Many volunteers at Ground Zero have said it is difficult to provide the proof required by the fund because no one was taking attendance in the days and weeks that followed the attacks.
Sept. 11 workers and their advocates have voiced growing concerns that the system is moving too slowly. The situation is not dissimilar to the first incarnation of the fund, which compensated the families of those killed or visibly injured. That fund also began slowly and then accelerated as it neared its deadline.
The current fund began accepting registrations in October 2011. By Oct. 3 of this year, 48,248 registrations had been completed, and another 6,649 people filled out interim registrations to hold a spot in the system. It is possible some people have filled out more than one registration, fund officials said.
A large majority of those registered have yet to produce the necessary documentation to advance their cases.
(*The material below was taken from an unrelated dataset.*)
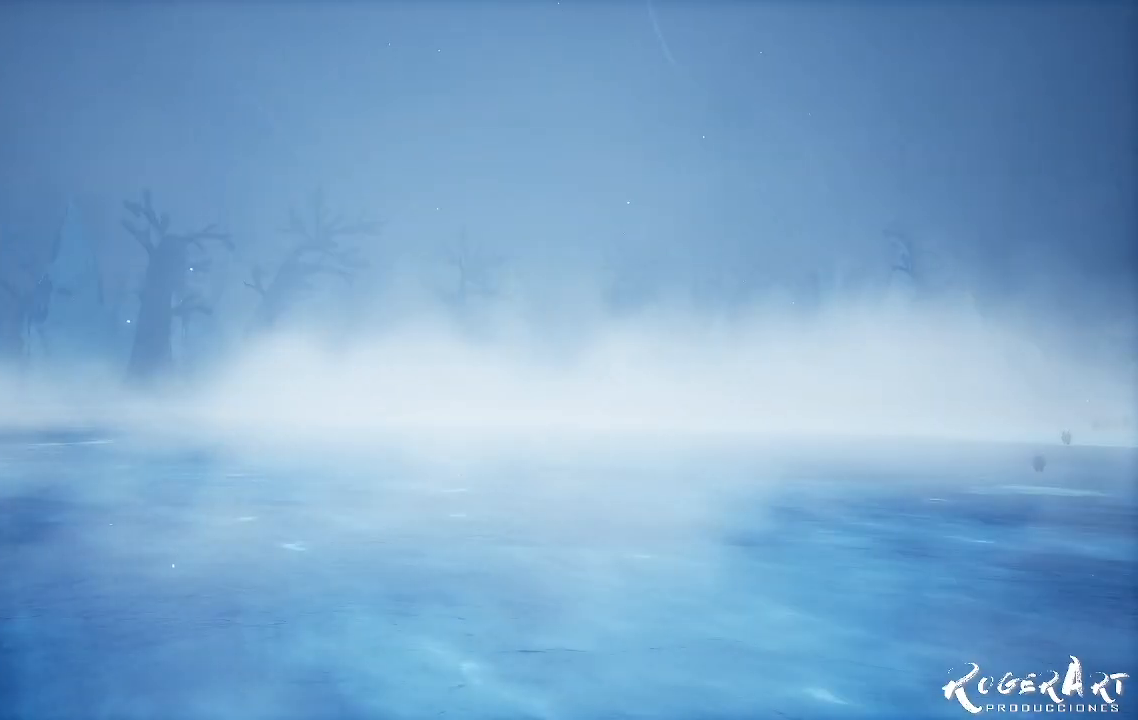
{"buttons": [], "left_stick": "center", "right_stick": "center", "events": []}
According to newly compiled figures, 11,056 eligibility forms have been submitted, but 2,475 of those have all the necessary documents.
Only 871 people have completed compensation forms, and of those, most are still being reviewed.
“How many compensation forms do we have? It’s still a very small number,” said Ms. Birnbaum.
The compensation decisions so far total more than $27 million, a figure that amounts to less than 1% of the total expected funding for the program.
Ms. Birnbaum said her office has increased its staff to 75 people to handle the workload, though she acknowledged that they are still opening mail from the rush that occurred before an Oct. 3 deadline for applications.
The reviewers can’t work too fast, she said, without increasing the opportunity for dishonest people to try to defraud the program.
“It just a process that takes time. You can’t turn it on and off with a switch,” she said, adding that she expects the numbers to get much better by the third year of the program.